Se volvió a don Juan y dijo:
– ¿No es cierto?
– Si -dijo don Juan calmadamente-. El choque que uno recibe al agarrar a un aliado es tan grande que uno podría arrancarse la lengua de una mordida o romperse los dientes. El cuerpo debe estar recto y bien plantado, y los pies deben agarrar el suelo.
Don Genaro se levantó y me enseñó la posición correcta: el cuerpo ligeramente doblado en las rodillas, los brazos colgando a los lados con los dedos curvados suavemente. Permaneció en esa postura un instante, y cuando creí que se sentaría, se lanzó de súbito hacia adelante en un salto estupendo, como si tuviera resortes en los talones. Su movimiento fue tan repentino que caí de espaldas; pero al caer tuve la clara impresión de que don Genaro había agarrado a un hombre, o algo con forma de hombre.
Volví a sentarme. Don Genaro conservaba aún una tremenda tensión en todo el cuerpo; luego relajó abruptamente los músculos y volvió al lugar donde había estado y tomó asiento.
– Carlos acaba de ver ahorita a tu aliado -observó don Juan casualmente-, pero todavía está muy débil y se cayó.
– ¿De veras? -preguntó don Genaro en tono ingenuo, y agrandó las fosas nasales.
Don Juan le aseguró que yo lo había "visto".
Don Genaro volvió a saltar hacia adelante; con tal fuerza que caí de costado. Ejecutó su salto con tanta rapidez que no pude saber cómo había alcanzado a ponerse en pie antes de lanzarse al frente.
Ambos rieron con fuerza y luego la risa de don Genaro se convirtió en un aullido indiscernible del de un coyote.
– No creas que tienes que saltar como Genaro para agarrar a tu aliado -dijo don Juan en tono de advertencia-. Genaro salta tan bien porque tiene su aliado que lo ayuda. Todo lo que tienes que hacer es plantarte con firmeza para soportar el impacto. Tienes que pararte como estaba Genaro antes de saltar; luego te avientas y agarras al aliado.
– Primero tiene que besar su escapulario -intervino don Genaro.
Don Juan, con severidad fingida, dijo que yo no llevaba escapularios.
– ¿Y sus cuadernos? -insistió don. Genaro-. Tiene que hacer algo con sus cuadernos: ponerlos en alguna parte antes de brincar, o a lo mejor los usa para pegarle al aliado.
– ¡Carajo! -dijo don Juan con sorpresa aparentemente genuina-. Nunca se me había ocurrido. Apuesto que será la primera vez que alguien derriba a un aliado a cuadernazos.
Cuando la risa de don Juan y el aullido coyotesco de don Genaro amainaron, todos estábamos de muy buen humor.
– ¿Qué pasó cuando agarró usted a su aliado, don Genaro? -pregunté.
– Fue una gran sacudida -dijo don Genaro tras un titubeo momentáneo. Parecía haber estado ordenando sus pensamientos.

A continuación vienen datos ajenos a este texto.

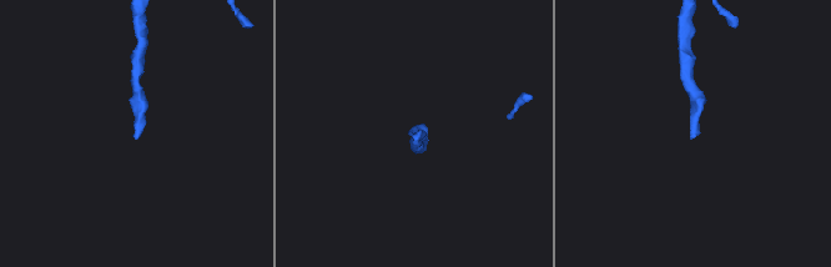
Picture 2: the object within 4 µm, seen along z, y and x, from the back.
show(em, xz, step 8, letters, picture 2, (136, 136))

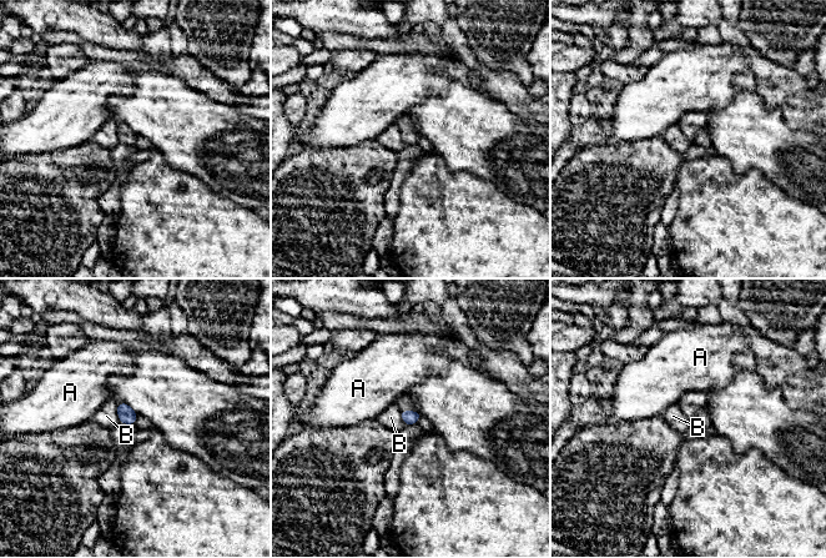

– Nunca imaginé que sería así -prosiguió-. Fue algo, algo, algo… como nada que pueda yo decir. Después que lo agarré, empezamos a dar vueltas. El aliado me hizo dar vueltas, pero yo no lo solté. Giramos por el aire tan rápido y tan fuerte que yo ya no veía nada. Todo era como una nube. Dimos vueltas, y vueltas, y más vueltas. De repente sentí que estaba parado otra vez en el suelo. Me miré. El aliado no me había matado. Estaba yo entero. ¡Era yo mismo! Supe entonces que había triunfado. Por fin tenía un aliado. Me puse a saltar de alegría. ¡Qué sensación! ¡Qué sensación aquélla!